Weitere Verbesserungen werden falls nötig im Lauf der Zeit im Text angebracht.

C. Lemmatisierung

Zur Verbesserung des Wortstudiums wurde eine Lemmatisierung des Bibeltextes durchgeführt. Unter einem Lemma (Plural: Lemmata) versteht man die Grundform eines Wortes bzw. das Stichwort in einem Nachschlagewerk. Wie in früheren Konkordanzen lassen sich damit gezielt alle Vorkommen eines Wortes auffinden, unabhängig von der im Text verwendeten Form.

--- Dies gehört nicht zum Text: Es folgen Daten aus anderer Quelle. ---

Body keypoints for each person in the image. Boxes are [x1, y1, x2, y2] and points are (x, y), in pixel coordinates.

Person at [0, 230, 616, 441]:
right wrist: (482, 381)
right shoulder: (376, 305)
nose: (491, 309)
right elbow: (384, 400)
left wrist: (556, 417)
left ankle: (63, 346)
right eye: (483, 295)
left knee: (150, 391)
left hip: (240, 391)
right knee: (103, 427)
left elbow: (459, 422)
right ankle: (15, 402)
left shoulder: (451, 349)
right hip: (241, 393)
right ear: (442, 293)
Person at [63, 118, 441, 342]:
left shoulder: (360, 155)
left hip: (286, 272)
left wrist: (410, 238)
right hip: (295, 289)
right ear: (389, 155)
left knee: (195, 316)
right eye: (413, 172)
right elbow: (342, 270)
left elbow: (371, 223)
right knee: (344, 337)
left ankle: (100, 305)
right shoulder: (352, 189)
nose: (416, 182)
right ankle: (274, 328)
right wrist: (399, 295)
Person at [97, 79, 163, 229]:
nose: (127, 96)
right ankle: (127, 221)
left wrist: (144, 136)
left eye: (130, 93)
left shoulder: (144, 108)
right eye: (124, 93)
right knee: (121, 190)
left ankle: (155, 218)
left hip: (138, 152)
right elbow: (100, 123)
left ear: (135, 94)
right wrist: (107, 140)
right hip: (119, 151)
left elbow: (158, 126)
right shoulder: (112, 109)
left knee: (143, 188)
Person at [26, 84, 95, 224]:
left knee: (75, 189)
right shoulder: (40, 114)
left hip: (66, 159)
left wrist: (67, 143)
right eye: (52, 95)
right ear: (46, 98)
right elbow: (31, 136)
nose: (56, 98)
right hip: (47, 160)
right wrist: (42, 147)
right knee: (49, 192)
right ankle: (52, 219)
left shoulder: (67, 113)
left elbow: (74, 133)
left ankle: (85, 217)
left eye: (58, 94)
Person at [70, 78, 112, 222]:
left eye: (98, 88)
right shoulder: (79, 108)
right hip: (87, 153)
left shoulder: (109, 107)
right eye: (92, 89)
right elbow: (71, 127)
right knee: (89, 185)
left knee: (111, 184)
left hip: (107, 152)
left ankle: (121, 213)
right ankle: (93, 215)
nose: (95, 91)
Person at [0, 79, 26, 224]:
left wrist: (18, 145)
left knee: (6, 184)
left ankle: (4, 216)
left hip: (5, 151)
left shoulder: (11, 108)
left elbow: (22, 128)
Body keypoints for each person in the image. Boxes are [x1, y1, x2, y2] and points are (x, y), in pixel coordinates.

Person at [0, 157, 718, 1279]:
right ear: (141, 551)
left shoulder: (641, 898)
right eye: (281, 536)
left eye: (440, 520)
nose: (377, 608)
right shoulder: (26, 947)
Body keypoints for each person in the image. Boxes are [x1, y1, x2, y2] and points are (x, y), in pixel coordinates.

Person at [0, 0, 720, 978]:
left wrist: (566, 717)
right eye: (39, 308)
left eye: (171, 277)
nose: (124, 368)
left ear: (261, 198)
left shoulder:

Als Beispiel sei das Wort „gehen“ genannt. Wer in einer normalen Textsuche nach „geh“ sucht, findet dadurch „geht“, „gehst“, „gehe“ und „gehen“ aber nicht „ging“, „gingst“, „gegangen“, usw. Durch die Suche mit einem Lemma wird dieses Problem gelöst und es können alle Formen gefunden werden. Diese auf Lemmata basierte Suche wird bei der Eingabe im Suchfeld automatisch vorgeschlagen. Alternativ kann sie auch gezielt mit anderen Suchausdrücken kombiniert werden, siehe dazu die Tipps zur Suche.

Neben der Verfeinerung der Suchmöglichkeiten erleichtert die Lemmatisierung auch das Studium der Wörter des Grundtextes. Bei der Ansicht eines griechischen Wortes (anhand der Strong-Nummer) sieht man so auf einen Blick, wie es im deutschen Bibeltext übersetzt wurde und mit welchen Lemmata danach gesucht werden kann.

Die Lemmatisierung des Alten und Neuen Testaments ist nun abgeschlossen. Weitere Verbesserungen werden im Lauf der Zeit durchgeführt. Wir freuen uns über Rückmeldungen.